Il mare è fuori, come la libertà, come il desiderio di una vita altra, da possedere. Ma questa serie tra alti e bassi (una prima stagione davvero impeccabile, una seconda decisamente meno perché si sa che la tentazione della fiction è sempre in agguato) in realtà prova a raccontare il mare dentro, quell’onda anomala che scorre nelle vene di chi ha imboccato una strada che sembra segnata da altri.

 

Da una famiglia, da un’appartenenza, da una deleteria scia di decisioni sbagliate che vengono sempre da molto, molto lontano. «Mai cercare di cambiare il destino figlia mia» aleggia sulle celle, come un mattone, come un omicidio, come il ringhio di un cane durante un combattimento.
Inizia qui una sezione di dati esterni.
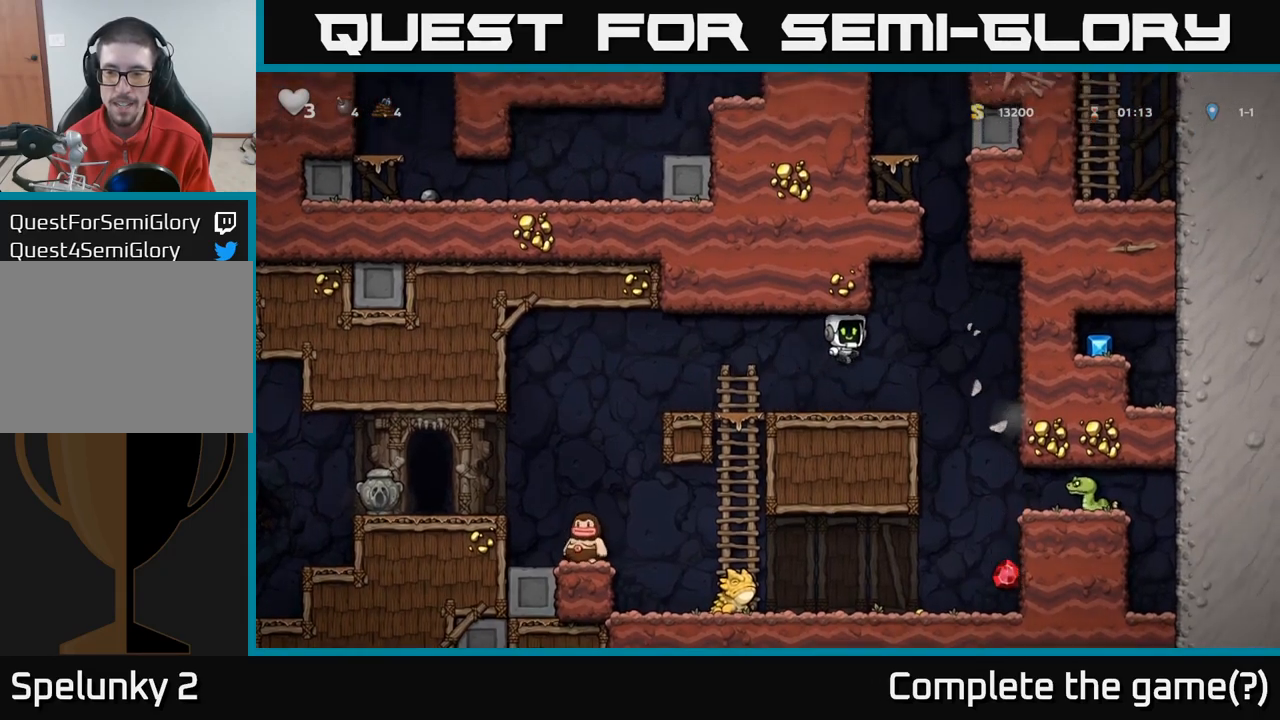
{"buttons": [], "left_stick": "center", "right_stick": "center", "events": [[17, "A", "up"], [167, "left_stick", "center"], [334, "left_stick", "right"], [367, "X", "down"], [450, "left_stick", "center"], [484, "X", "up"]]}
E c’è la camorra, ovviamente, con tutto quello che comporta il già visto seriale, la vendetta, l’onore, il rispetto, l’orrore. Ma soprattutto c’è l’adolescenza, nella sua furia insieme cupa e luminosissima, quell’età estrema in cui il futuro è il qui e adesso, in cui l’amore è per sempre, come l’odio, come il dolore che non passa se non trascinando con sé tutto quello che gira intorno.

 

Un po’ “Orange is the new black” è un po’ “Skam”, certamente, ma anche un po’ “Mare Fuori”, perché quel luccichio dal sapore inedito rischia di diventare un bell’esempio. E se è una femmina si chiamerà Futura.